I hope you guys appreciate how much I really don't whine about this. And I hope I never ever EVER become allergic to chocolate and dairy because Hiland chocolate milk and packaged cheese is my go-to on the road.

Ok, those thoughts are organized and pushed out of the way now, time to wash my hair and get ready for the nutrition counseling.


Monday, August 25, 2014

autoimmune reaction disorder



I'm one of those lucky people who gets to carry a bottle of prednisone and an EpiPen pack around with me everywhere I go and then never uses them because I'm so freaked out by everything around me possibly causing death that I'm terrified of touching or eating stuff and generally slam a handful of chewable benadryls and make it to a clinic within enough time to get supervised treatment. My nearest clinic is 10 miles away and isn't even open to walk ins most of the time, so I wind up driving about 20 miles. My worst year, yes, I did call an ambulance and got emergency breathing treatment in my driveway because I had a bad reaction to my inhaler. We didn't know at the time I'm allergic to the propellent, but my doctor switched me to a different inhaler after that.

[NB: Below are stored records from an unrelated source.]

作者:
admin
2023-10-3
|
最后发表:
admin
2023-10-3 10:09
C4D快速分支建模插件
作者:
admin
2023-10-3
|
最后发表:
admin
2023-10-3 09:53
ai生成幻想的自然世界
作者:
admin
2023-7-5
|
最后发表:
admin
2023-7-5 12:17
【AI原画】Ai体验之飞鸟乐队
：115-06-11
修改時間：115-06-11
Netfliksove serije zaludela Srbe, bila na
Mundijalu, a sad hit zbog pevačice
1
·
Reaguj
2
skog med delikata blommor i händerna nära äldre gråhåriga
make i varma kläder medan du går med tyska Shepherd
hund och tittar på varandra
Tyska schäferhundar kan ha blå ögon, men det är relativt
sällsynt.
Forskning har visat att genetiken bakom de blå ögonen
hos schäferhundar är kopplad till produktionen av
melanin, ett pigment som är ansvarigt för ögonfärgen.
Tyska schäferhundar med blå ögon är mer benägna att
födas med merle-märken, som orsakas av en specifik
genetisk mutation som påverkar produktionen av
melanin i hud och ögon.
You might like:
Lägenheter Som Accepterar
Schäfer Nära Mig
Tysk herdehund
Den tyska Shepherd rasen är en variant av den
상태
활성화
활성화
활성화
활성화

I'm also freaked out by allergy meds in general. Zyrtec, for example. When an allergy doctor tells you to take 2 of them twice a day forever, you go full blown zombie. By week three my regular doctor was disturbed enough by my behavior changes that he pulled me off it. I also weep when I use Flonase. I have no idea why, but one dose of that up my nose, while wonderful for my nose, induces such severe depression that the world stops point blank and I'm on the couch in a ball hugging a box of kleenex. These are just examples.

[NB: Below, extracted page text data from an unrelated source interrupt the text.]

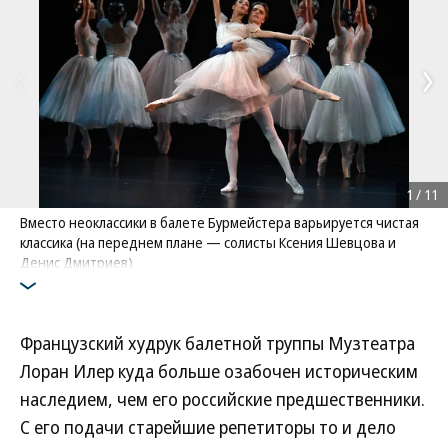
1
/
11
Вместо неоклассики в балете Бурмейстера варьируется чистая
классика (на переднем плане — солисты Ксения Шевцова и
Денис Дмитриев)
Фото: Коммерсантъ / Юрий Мартьянов
/
купить фото
Французский худрук балетной труппы Музтеатра
Лоран Илер куда больше озабочен историческим
наследием, чем его российские предшественники.
С его подачи старейшие репетиторы то и дело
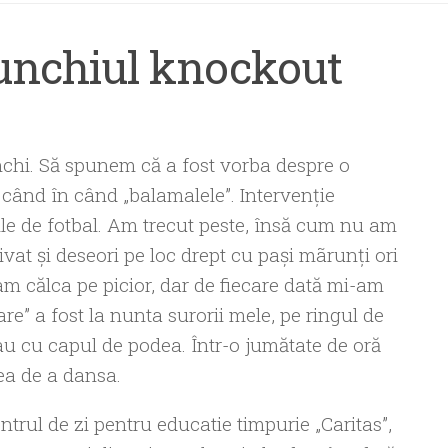
unchiul knockout
nchi. Să spunem că a fost vorba despre o
 când în când „balamalele”. Intervenție
le de fotbal. Am trecut peste, însă cum nu am
at și deseori pe loc drept cu pași mãrunți ori
m călca pe picior, dar de fiecare dată mi-am
re” a fost la nunta surorii mele, pe ringul de
dau cu capul de podea. Într-o jumătate de oră
ea de a dansa.
trul de zi pentru educatie timpurie „Caritas”,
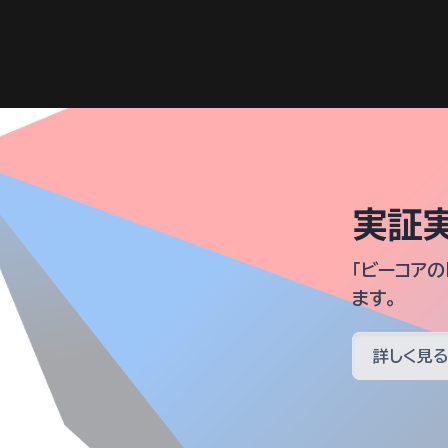
実証
「ビーコアのR
ます。
詳しく見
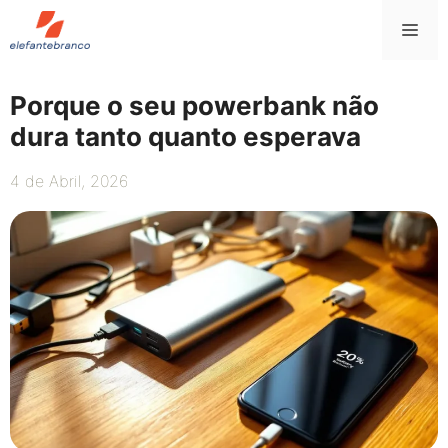
Saltar
Me
para
o
conteúdo
Porque o seu powerbank não
dura tanto quanto esperava
4 de Abril, 2026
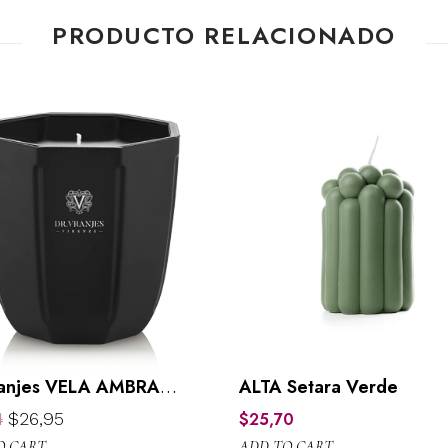
PRODUCTO RELACIONADO
ranjes VELA AMBRA
ALTA Setara Verde
 80GR
O
C
4
$
26,95
$
25,70
r
u
O CART
ADD TO CART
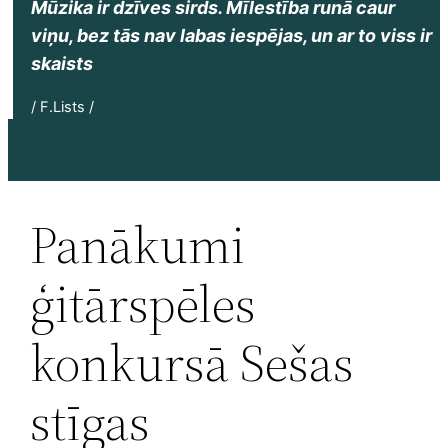
Mūzika ir dzīves sirds. Mīlestība runā caur
viņu, bez tās nav labas iespējas, un ar to viss ir
skaists
/ F.Lists /
Panākumi
ģitārspēles
konkursā Sešas
stīgas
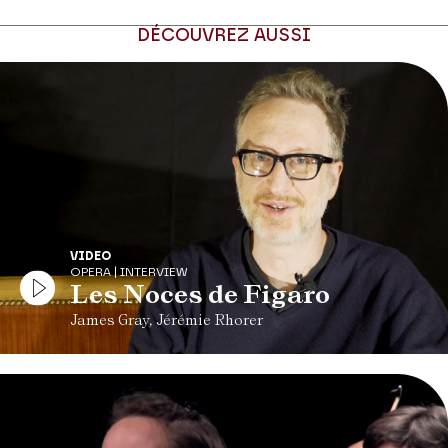
DÉCOUVREZ AUSSI
VIDEO
OPERA | INTERVIEW
Les Noces de Figaro
James Gray, Jérémie Rhorer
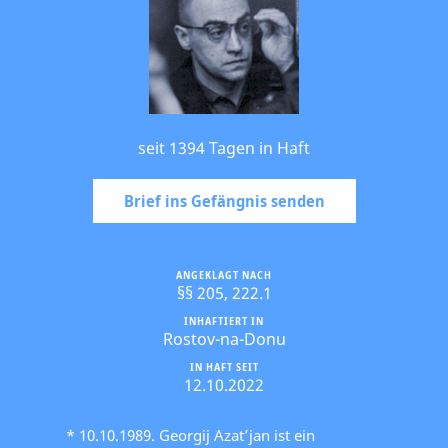
seit 1394 Tagen in Haft
Brief ins Gefängnis senden
ANGEKLAGT NACH
§§ 205, 222.1
INHAFTIERT IN
Rostov-na-Donu
IN HAFT SEIT
12.10.2022
* 10.10.1989. Georgij Azat’jan ist ein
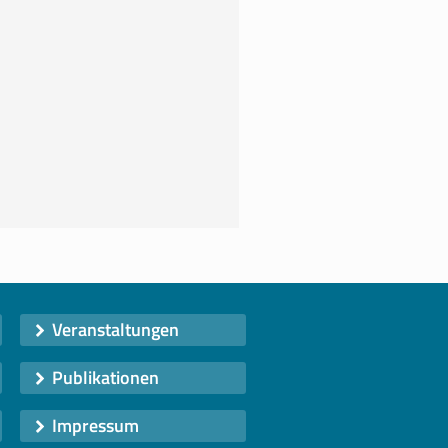
Veranstaltungen
Publikationen
Impressum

Diphenhydramine is my best friend. "May cause excitability." I'm one of those people who doesn't feel sleepy on Benadryl. I get really tired of it, though, so I take breaks. Taking a break at the height of ragweed season probably wasn't a good idea. I play a balancing act with my histamine levels (yes, I'm acutely aware of them)- if I stay in my house and don't do anything that will upset the balance, I can hold the benadryl down to a very low maintenance dosage (I know, benadryl isn't a 'maintenance' allergy med), sometimes just one chewable tablet every 12 hours. Of course, stuffing my face on a bowlful of yummy stuff I hadn't eaten in months and forgot was questionable wound up being a ridiculous slam through intravenous steroid the other day, and then a weekend of nerve-racking prednisone. THAT is the kind of thing the high zyrtec forever dose was intended to prevent. I'm not really allergic, per se, like the zillion things I react to don't show up on allergy testing, but since my body responds so thrillingly, I've been tagged as having an autoimmune reaction disorder, which can be every bit as life threatening as a real allergy. Most people diagnosed with that just do the rash/hives thing as a sort of lifestyle. I completely skip that and go straight to airway.

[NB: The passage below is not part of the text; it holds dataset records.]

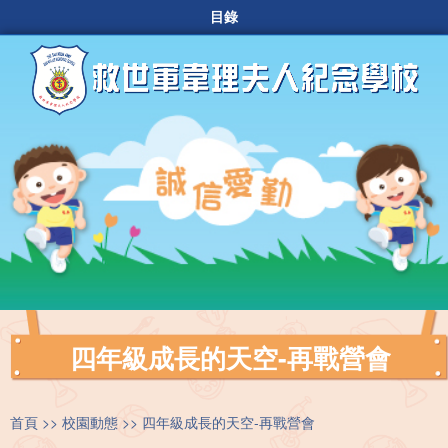
目錄
四年級成長的天空-再戰營會
首頁
校園動態
四年級成長的天空-再戰營會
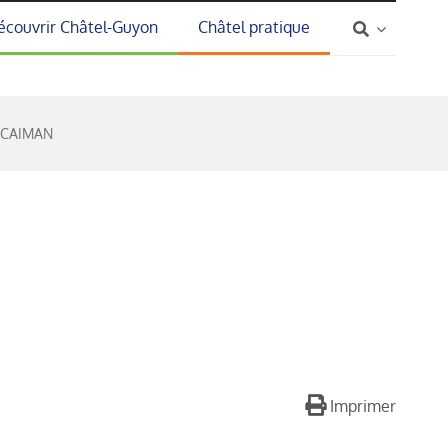
écouvrir Châtel-Guyon
Châtel pratique
CAIMAN
Imprimer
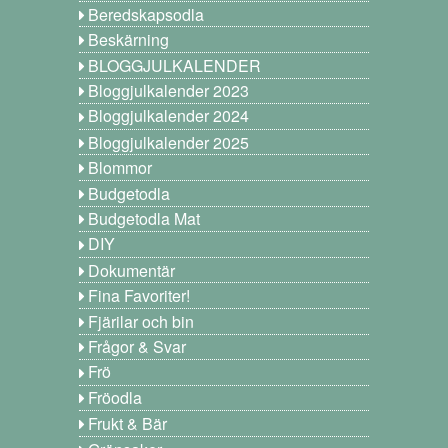
Beredskapsodla
Beskärning
BLOGGJULKALENDER
Bloggjulkalender 2023
Bloggjulkalender 2024
Bloggjulkalender 2025
Blommor
Budgetodla
Budgetodla Mat
DIY
Dokumentär
Fina Favoriter!
Fjärilar och bin
Frågor & Svar
Frö
Fröodla
Frukt & Bär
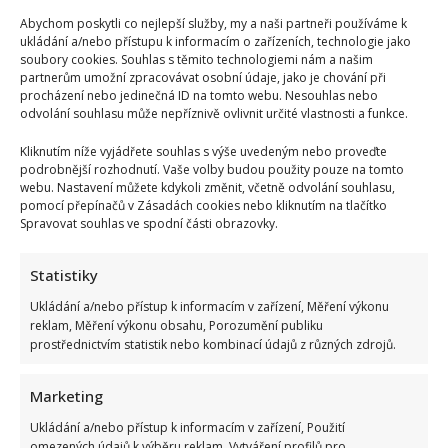
Abychom poskytli co nejlepší služby, my a naši partneři používáme k
ukládání a/nebo přístupu k informacím o zařízeních, technologie jako
soubory cookies. Souhlas s těmito technologiemi nám a našim
partnerům umožní zpracovávat osobní údaje, jako je chování při
procházení nebo jedinečná ID na tomto webu. Nesouhlas nebo
odvolání souhlasu může nepříznivě ovlivnit určité vlastnosti a funkce.
Tragický konec Františka Sahuly: Kytaristu Tří sester
Kliknutím níže vyjádřete souhlas s výše uvedeným nebo proveďte
mladíci ubili kvůli banálnímu sporu
podrobnější rozhodnutí. Vaše volby budou použity pouze na tomto
webu. Nastavení můžete kdykoli změnit, včetně odvolání souhlasu,
pomocí přepínačů v Zásadách cookies nebo kliknutím na tlačítko
Spravovat souhlas ve spodní části obrazovky.
Statistiky
Ukládání a/nebo přístup k informacím v zařízení, Měření výkonu
reklam, Měření výkonu obsahu, Porozumění publiku
Stačila jedna fotka z dovolené, aby se na Babiše snesla další
prostřednictvím statistik nebo kombinací údajů z různých zdrojů.
kritika: Lidé spekulují, kde se koupe
Marketing
Ukládání a/nebo přístup k informacím v zařízení, Použití
omezených údajů k výběru reklam, Vytváření profilů pro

My biggest fear is that one day I'll start having reactions to the meds that are supposed to control the reactions... I try not to think about it. Once in awhile I entertain the notion that I'll ironically croak off from cytokine storm, having lived past several other things that could have killed me by now. If I ever suddenly disappear and never come back, just assume that happened. I know I've disappeared off the internet before, but I'm hoping I'm back for good because apparently keeping in touch with the outside world via keyboard has been so good for my depression that I gleefully get to skip head meds and not risk having more reactions to more pills, yay!


The point to writing this out is so I can get it out of my brain and get on with my day. If you are a 'canary in a coalmine' person, you're not alone. Consider this your virtual hug. I'm sorry it sucks, but distraction is awesome, so go find some!